I also felt I should say, and I did it in the gentlest way possible without trying to make anyone sound bad, that my opinion was that if children are awake and in the house, parent's should be looking after them, and [censored] was something grown ups should do at a time when there aren't children about.
I told her that she hadn't been naughty (as she seemed a bit worried about 'spying' on mummy and partner), but that if she knows it's happening next time (it seems she's clued up on when it's happening now), to not enter the room (I don't want her seeing anything inappropriate).
Her mum is [censored] obsessed and has been highly promiscuous in the past. So, I knew where the conversation was heading, as it was only a matter of time. She often comes to the door adjusting her knickers, hair in a mess, red lips...
I was wondering if anyone would have dealt with this differently? And what people think in general. We've all heard our parents having [censored], but this seems more of a cause of concern to me.
Also, although it sounds like they are using the attic as a playroom, and apparently it has stairs up to it, how safe is it? My daughter says the floorboards creek. She also has asthma, When I was little, our first house had an attic but I used to get told off from going in there as it was too dangerous.
There's a lot more I could say on the [censored] thing and my ex's sexual behaviour, but I could end up writing a whole essay!
Hi there
I think there are many kids that are aware when parents are having [censored], but if your daughter is unhappy to be up in the attic, then I think you should address that with the mother... you wouldn't be telling her not to but to ask her to bear your daughters worries in mind... it's a difficult one.
Maybe I'm overreacting but I know my ex's sexual behaviour and past, and she isn't the person you want with custody of your child, let alone introducing them to their sexual antics.
I can understand completely, I don't think you're overreacting but apart from talking to your ex about it, I can't think of much else you could do. Just keep an eye on the situation, without bringing it up to your daughter, it's not really an age appropriate topic, but ok to talk gently about should she bring it up.
Hi There,
I agree talking with your ex would be the only option at the moment at least, it would be difficult to do much more.
If things get worse or your daughter starts to talk about things she has seen if she end up seeing or even being told more then that may be the time to try and do more.
GTTS
Yeah, that's all I can do for the moment. It's just hard not to worry isn't it.

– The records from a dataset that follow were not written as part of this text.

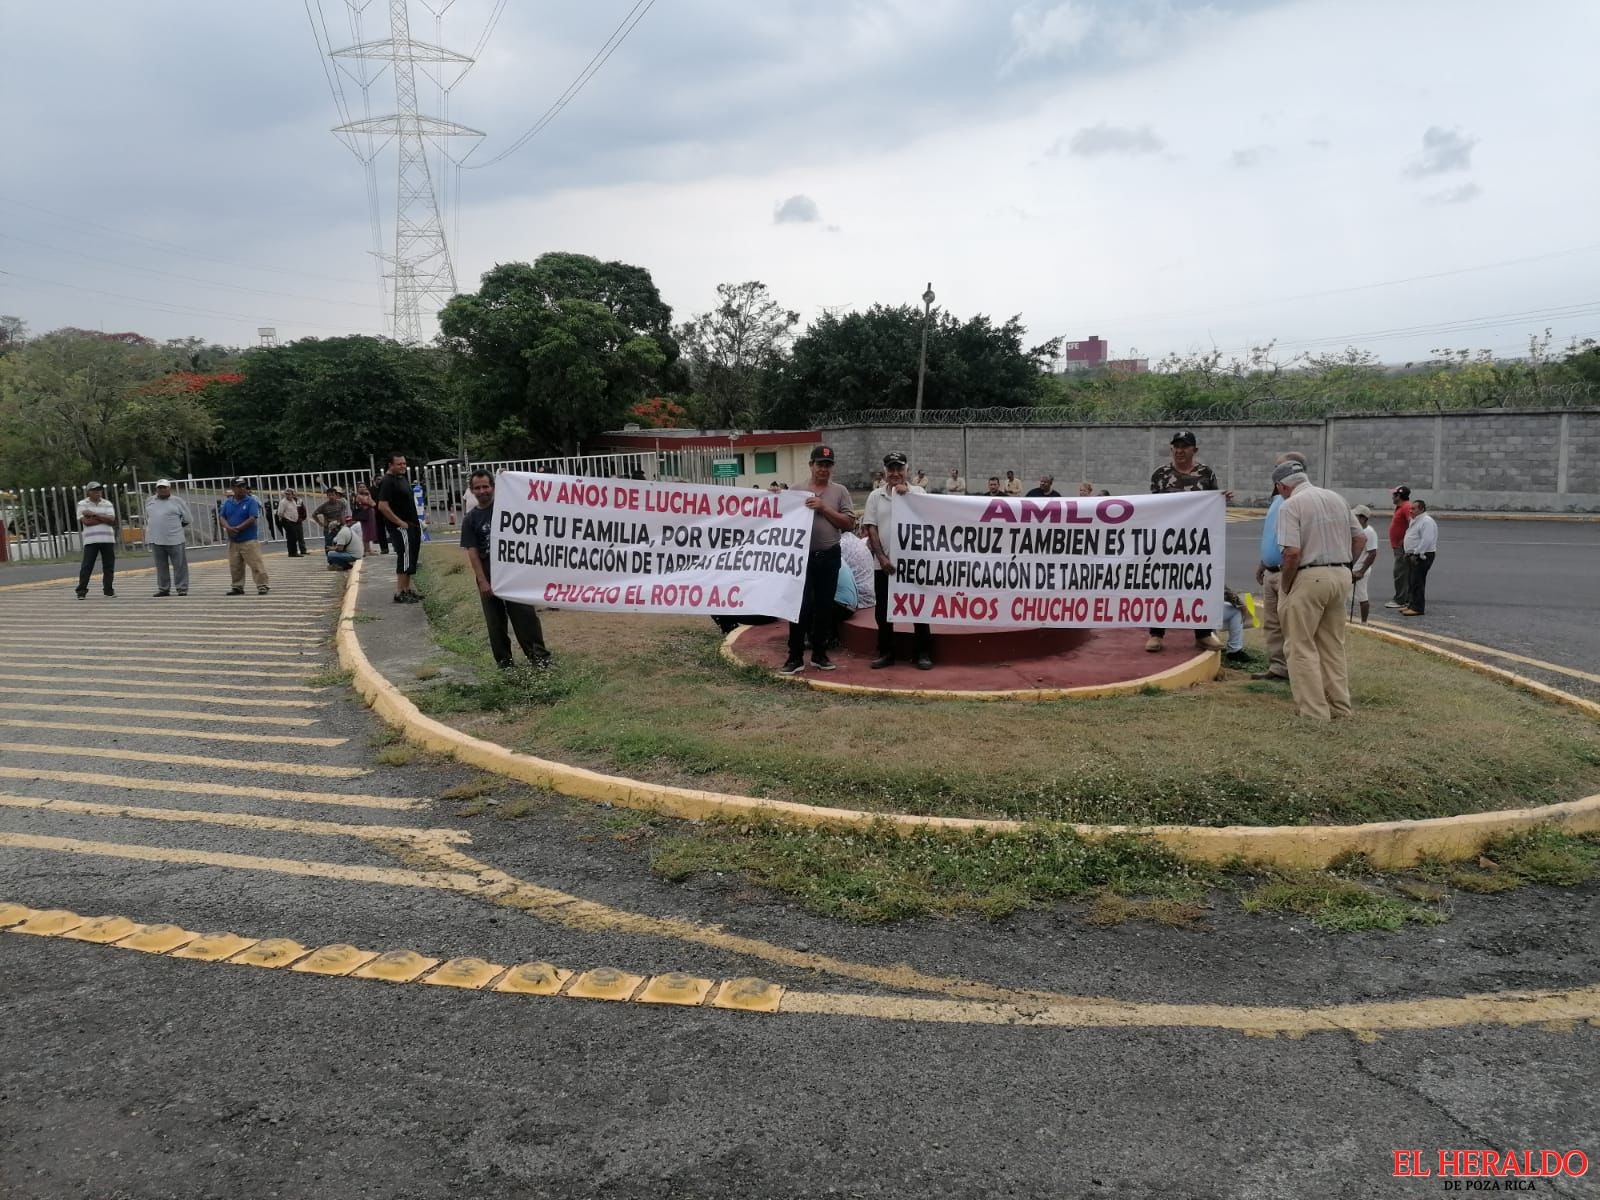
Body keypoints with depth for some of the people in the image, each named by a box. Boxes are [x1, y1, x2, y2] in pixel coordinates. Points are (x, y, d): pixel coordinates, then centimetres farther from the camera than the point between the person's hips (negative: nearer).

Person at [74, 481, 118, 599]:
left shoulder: (108, 504, 11)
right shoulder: (82, 504, 4)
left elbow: (112, 520, -5)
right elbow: (86, 521, -9)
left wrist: (94, 514, -11)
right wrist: (104, 518, -6)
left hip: (108, 539, 3)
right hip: (91, 540, -2)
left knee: (109, 566, 5)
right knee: (86, 566, -4)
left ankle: (108, 589, 15)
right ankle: (81, 590, -1)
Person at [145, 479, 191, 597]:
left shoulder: (177, 501, 1)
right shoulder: (149, 501, 14)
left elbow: (186, 518, 5)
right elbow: (147, 518, 26)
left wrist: (176, 527, 8)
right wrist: (147, 529, 20)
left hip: (175, 539, -4)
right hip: (156, 540, 4)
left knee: (180, 566, -2)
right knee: (161, 566, 8)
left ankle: (182, 588, 4)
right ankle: (163, 589, 16)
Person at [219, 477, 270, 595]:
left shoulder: (251, 501, -5)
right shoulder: (228, 502, 11)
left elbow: (252, 519, -14)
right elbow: (223, 518, 9)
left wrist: (237, 528, -16)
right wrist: (228, 528, -12)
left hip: (249, 540, -5)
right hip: (232, 540, 5)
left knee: (256, 564, -8)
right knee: (234, 566, 9)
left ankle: (262, 585, -5)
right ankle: (237, 587, 19)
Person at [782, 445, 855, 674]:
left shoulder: (840, 491, 5)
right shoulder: (798, 490, 4)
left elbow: (849, 523, -2)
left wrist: (824, 508, -11)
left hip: (829, 556, 1)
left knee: (824, 605, 9)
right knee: (800, 605, -3)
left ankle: (819, 653, 19)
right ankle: (796, 656, 3)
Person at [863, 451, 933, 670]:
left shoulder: (918, 492, 2)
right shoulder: (875, 496, 6)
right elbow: (871, 529, 1)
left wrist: (906, 494, -16)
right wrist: (881, 557, -8)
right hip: (884, 563, 2)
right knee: (883, 610, 8)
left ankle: (923, 653, 11)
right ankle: (885, 652, 19)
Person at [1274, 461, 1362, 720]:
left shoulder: (1291, 505, -10)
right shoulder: (1337, 498, 12)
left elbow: (1292, 553, -18)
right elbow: (1358, 538, 14)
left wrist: (1285, 586, -7)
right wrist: (1343, 565, 19)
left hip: (1310, 578, -7)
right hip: (1342, 575, 7)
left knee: (1301, 646, 1)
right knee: (1333, 645, 16)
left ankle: (1315, 712, -2)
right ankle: (1339, 707, 20)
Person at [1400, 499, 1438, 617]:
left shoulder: (1427, 521, -15)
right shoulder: (1415, 521, 17)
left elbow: (1426, 540, -24)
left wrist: (1416, 554, -23)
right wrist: (1409, 554, 17)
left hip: (1422, 556, -10)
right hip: (1412, 555, 10)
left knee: (1417, 582, -9)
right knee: (1411, 581, 13)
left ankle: (1418, 608, -7)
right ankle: (1413, 605, 21)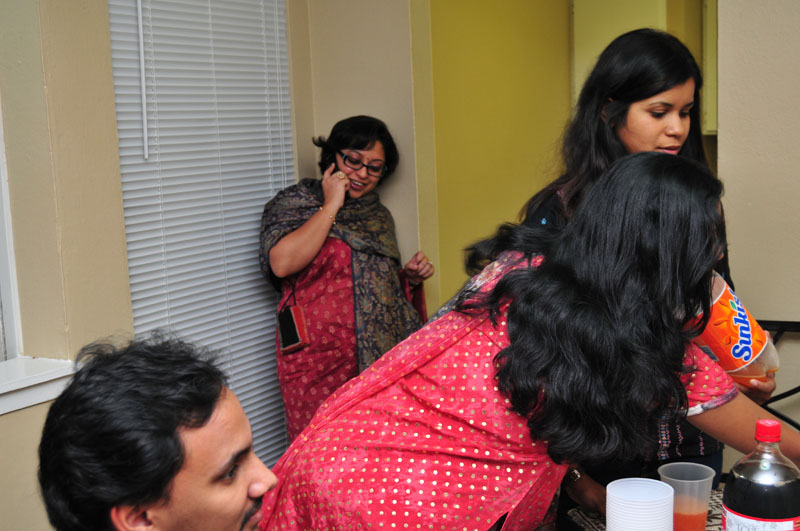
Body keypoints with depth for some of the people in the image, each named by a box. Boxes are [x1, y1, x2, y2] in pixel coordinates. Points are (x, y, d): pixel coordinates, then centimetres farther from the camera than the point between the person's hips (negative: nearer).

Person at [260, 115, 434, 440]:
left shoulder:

I think I may have been over-worrying about the attic being unsafe. Well, there's no way of knowing for sure, but I've just learnt from my dad who sees a lot of attics with his job, that not all attics are dark and dingy like the one we had I was a kid,
I would try to talk to your ex and perhaps consider delicately raising that you have potential concerns with the school if you have any contact with them. They can keep an eye on things too?
If it's a proper conversion, then it should be perfectly safe up there. I wonder whether the conversation could be a compromise - that the attic could be converted to a proper playroom, with your daughter having a free hand in how it's decorated, so she feels comfortable going up there. It's not the ideal situation, but it might be the best situation for the time being.